§ Work required: With the images removed, reproduce each entry below word for word.

§ Provided information:
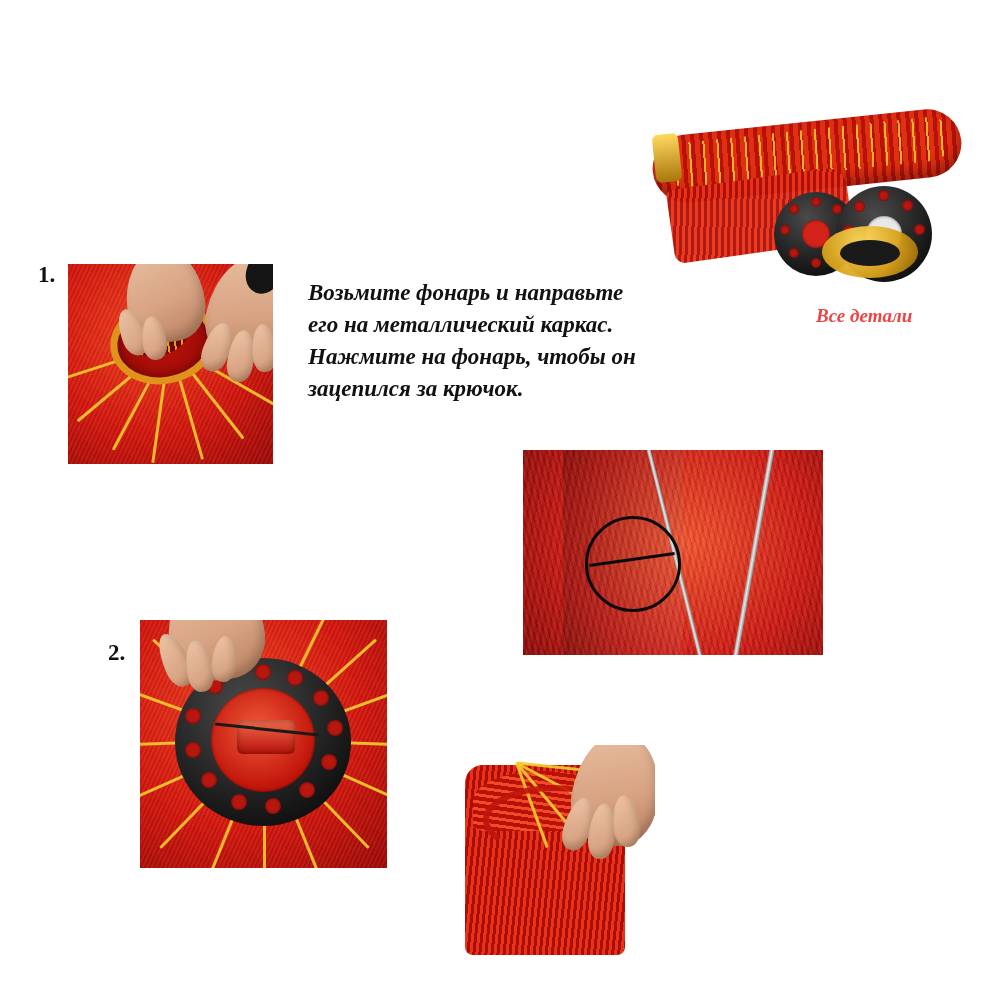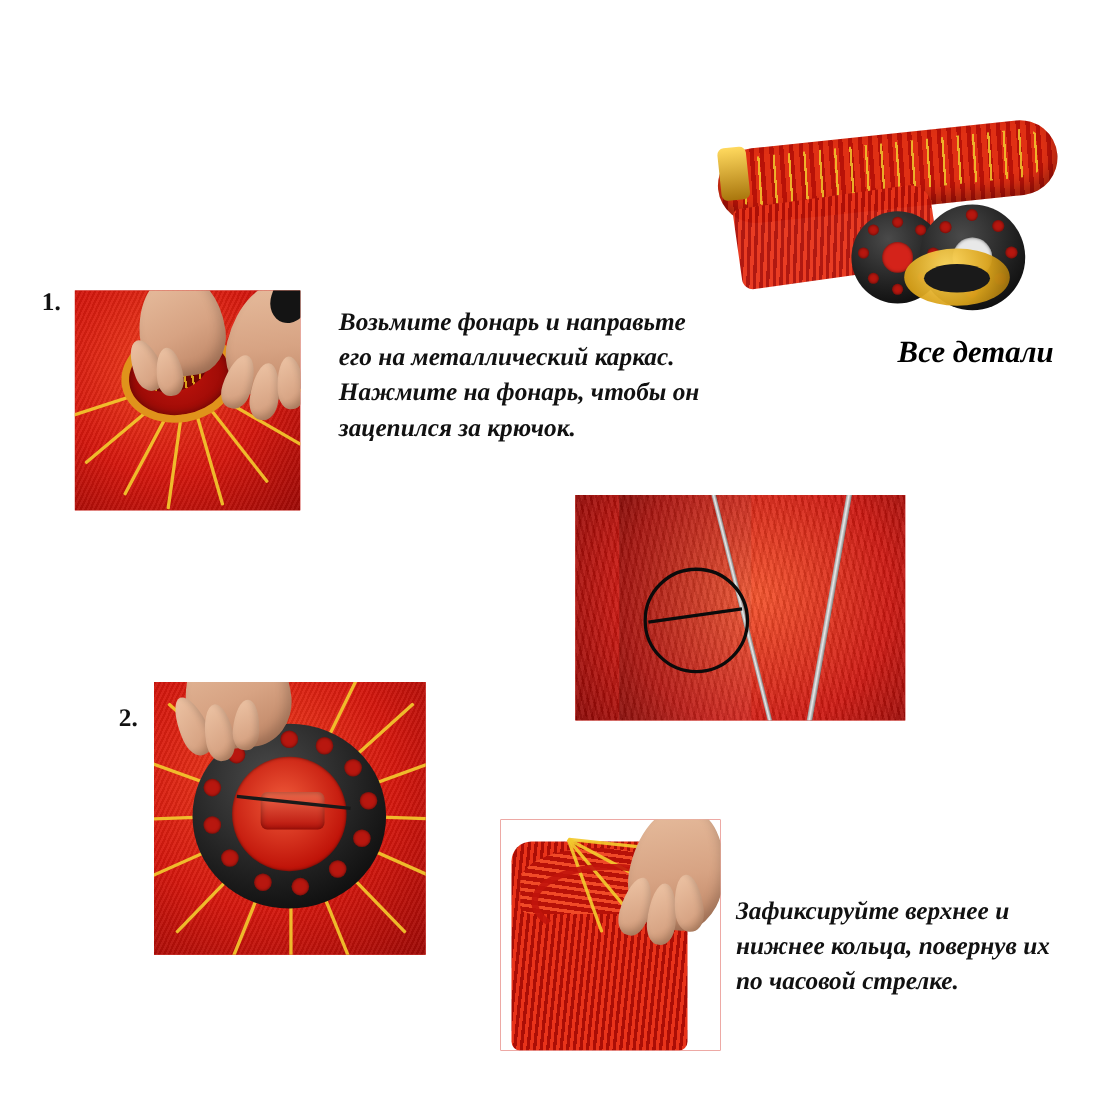--- a/index.html
+++ b/index.html
@@ -53,10 +53,10 @@
 
   .caption {
     position: absolute;
-    font-size: 28px;
+    font-size: 19px;
     font-style: italic;
     font-weight: bold;
-    color: #000000;
+    color: #ef4444;
   }
   #caption-parts { left: 816px; top: 305px; }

§ Answer below:
--- a/index.html
+++ b/index.html
@@ -53,10 +53,10 @@
 
   .caption {
     position: absolute;
-    font-size: 28px;
+    font-size: 19px;
     font-style: italic;
     font-weight: bold;
-    color: #000000;
+    color: #ef4444;
   }
   #caption-parts { left: 816px; top: 305px; }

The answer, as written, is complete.